A United Methodist Church pastor in Kansas may face church trial after she came out as gay last January.
The complaint against Rev. Cynthia Meyer of the Edgerton United Methodist Church in Edgerton, Kansas, was referred to Rev. David Bell as counsel of the church, Religion News Service reports.
Last Jan. 3, Meyer preached at the church in which she announced that she was in a "committed relationship" with another woman, which she described as a "covenant."
She sent a copy of her sermon to her district superintendent, Rev. David Watson.
Two days later, Watson filed a complaint against her, calling her a self-avowed, practising homosexual—a chargeable offence for clergy under the United Methodist Church.
Under the church's Book of Discipline, "The practice of homosexuality is incompatible with Christian teaching. Therefore self-avowed practising homosexuals are not to be certified as candidates, ordained as ministers, or appointed to serve in The United Methodist Church."
The decision to refer her complaint came after parties involved in the supervisory response process did not agree on a just resolution of Meyer's case.
Bell will review the evidence and may choose to take the complaint to the Committee on Investigation, a church body that could decide whether to move the matter to a church trial. No date has been set.
The review takes place ahead of the United Methodist Church's General Conference slated on May 10-20 in Portland, Oregon.
More than 860 delegates from around the world will consider amendments to the church's Book of Discipline on human sexuality.
"While many persons within The United Methodist Church disagree with the rule that says persons who are self-avowed, practicing homosexuals may not be ordained and may not be appointed as pastors, the rule is currently in effect," said Bishop Scott Jones. "Rev. Meyer's sermon prompted the supervisory response, the attempt to find an agreed-upon just resolution and this referral to Church counsel, as outlined in the Book of Discipline."
While Meyer awaits a decision on her case, she will continue to serve at the Edgerton church.

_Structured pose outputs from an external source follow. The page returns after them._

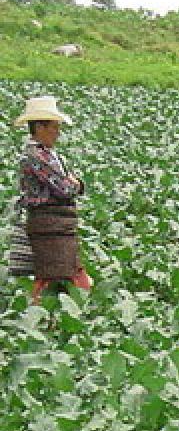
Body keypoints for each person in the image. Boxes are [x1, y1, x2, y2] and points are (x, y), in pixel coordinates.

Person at [13, 96, 91, 305]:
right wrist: (78, 184)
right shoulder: (36, 156)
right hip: (48, 226)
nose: (58, 132)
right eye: (54, 127)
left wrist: (73, 183)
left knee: (63, 274)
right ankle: (43, 318)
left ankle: (50, 316)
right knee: (53, 277)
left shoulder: (47, 154)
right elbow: (65, 188)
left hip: (56, 226)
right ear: (39, 127)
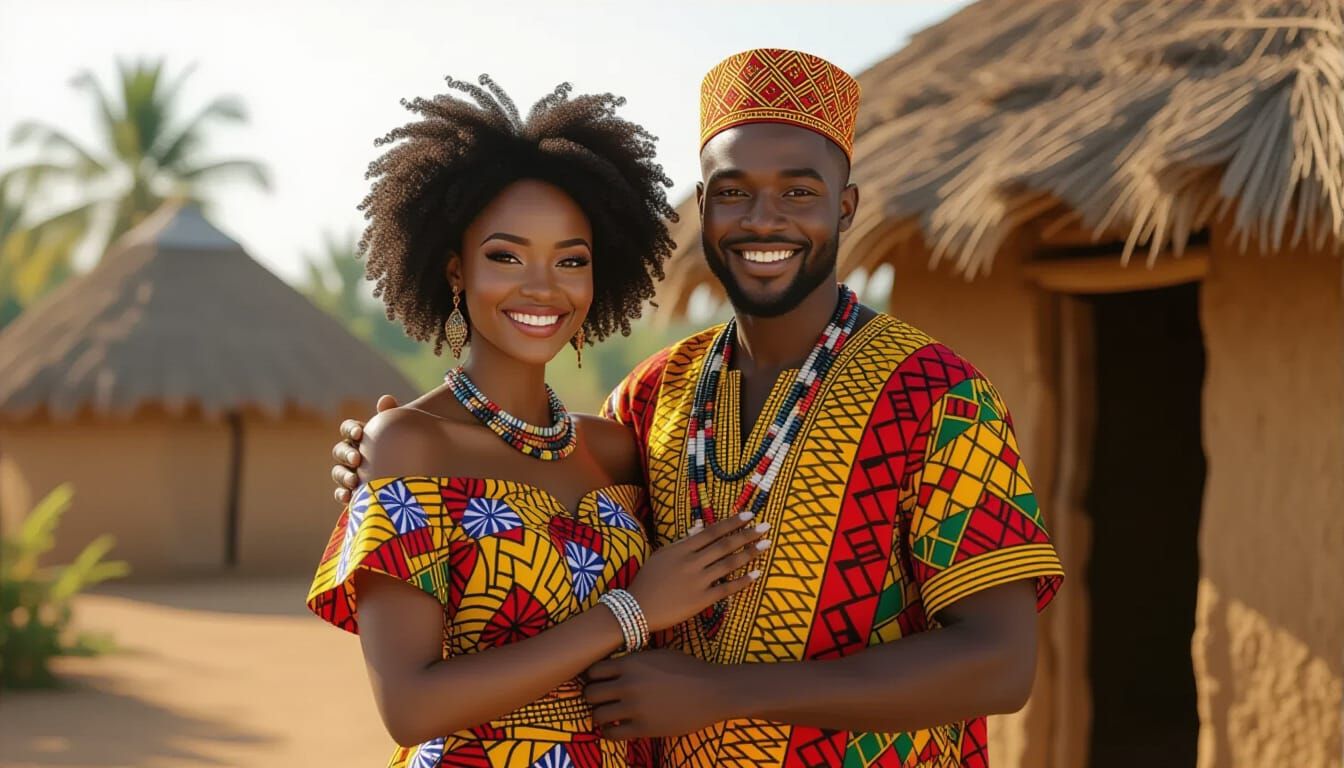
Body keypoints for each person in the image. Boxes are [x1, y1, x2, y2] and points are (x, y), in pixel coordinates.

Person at [332, 50, 1065, 767]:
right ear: (704, 205)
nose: (763, 219)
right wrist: (387, 464)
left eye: (799, 192)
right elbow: (515, 507)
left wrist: (724, 693)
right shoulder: (653, 398)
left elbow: (1000, 664)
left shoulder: (939, 396)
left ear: (846, 207)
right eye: (733, 190)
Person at [307, 75, 772, 768]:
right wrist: (632, 610)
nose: (542, 287)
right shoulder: (410, 443)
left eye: (571, 261)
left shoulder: (615, 448)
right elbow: (409, 708)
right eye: (506, 255)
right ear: (455, 270)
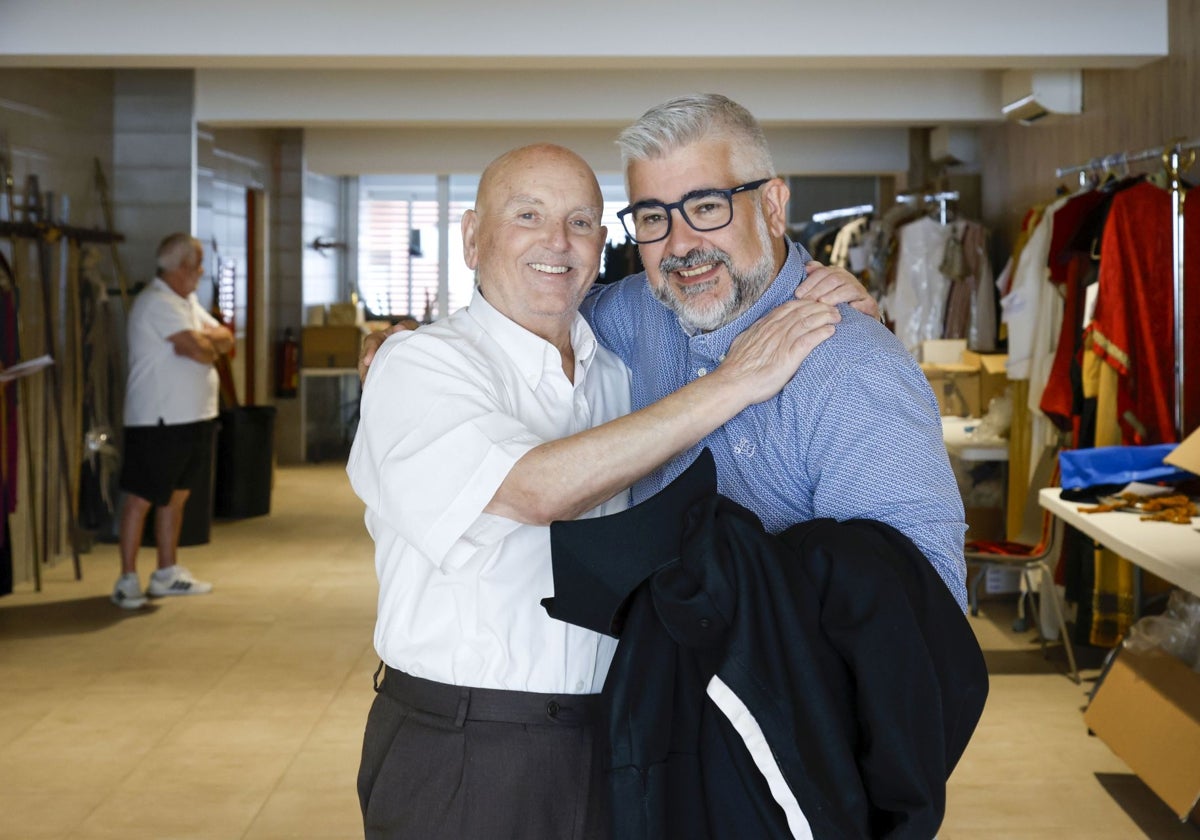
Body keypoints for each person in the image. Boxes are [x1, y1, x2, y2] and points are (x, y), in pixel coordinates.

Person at [346, 143, 843, 840]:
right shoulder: (420, 364)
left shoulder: (616, 372)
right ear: (470, 237)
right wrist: (735, 380)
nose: (558, 242)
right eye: (528, 215)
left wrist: (833, 297)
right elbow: (535, 491)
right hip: (471, 744)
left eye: (582, 223)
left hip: (614, 733)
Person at [578, 93, 967, 609]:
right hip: (650, 678)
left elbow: (924, 620)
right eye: (653, 219)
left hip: (787, 686)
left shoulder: (852, 368)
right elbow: (530, 320)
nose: (679, 245)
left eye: (707, 207)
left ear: (772, 208)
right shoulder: (639, 312)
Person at [111, 233, 230, 609]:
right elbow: (197, 350)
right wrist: (208, 344)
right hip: (158, 419)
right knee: (142, 497)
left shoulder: (187, 302)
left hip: (193, 416)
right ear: (181, 268)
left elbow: (227, 339)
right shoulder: (157, 303)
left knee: (176, 498)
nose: (201, 273)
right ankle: (127, 577)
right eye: (197, 266)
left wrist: (208, 341)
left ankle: (166, 571)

Meyer was appointed as Edgerton pastor last July after serving 12 years as assistant dean of students at Emory University's Candler School of Theology, according to the Religion News Service.
Jones suggested to Meyer to wait for the decision of the conference. If the decision to allow gay pastors is rejected, Jones told Meyer to withdraw from the ministry. She could also withdraw her congregation from the church and establish an independent church or affiliate of another denomination.
Meyer rejected both proposals.
On Facebook, Meyer said a few church leaders were upset with Jones' proposal.
"They joined me in my dismay at his suggestion that I leave, and that the entire congregation leave the denomination," Meyer said.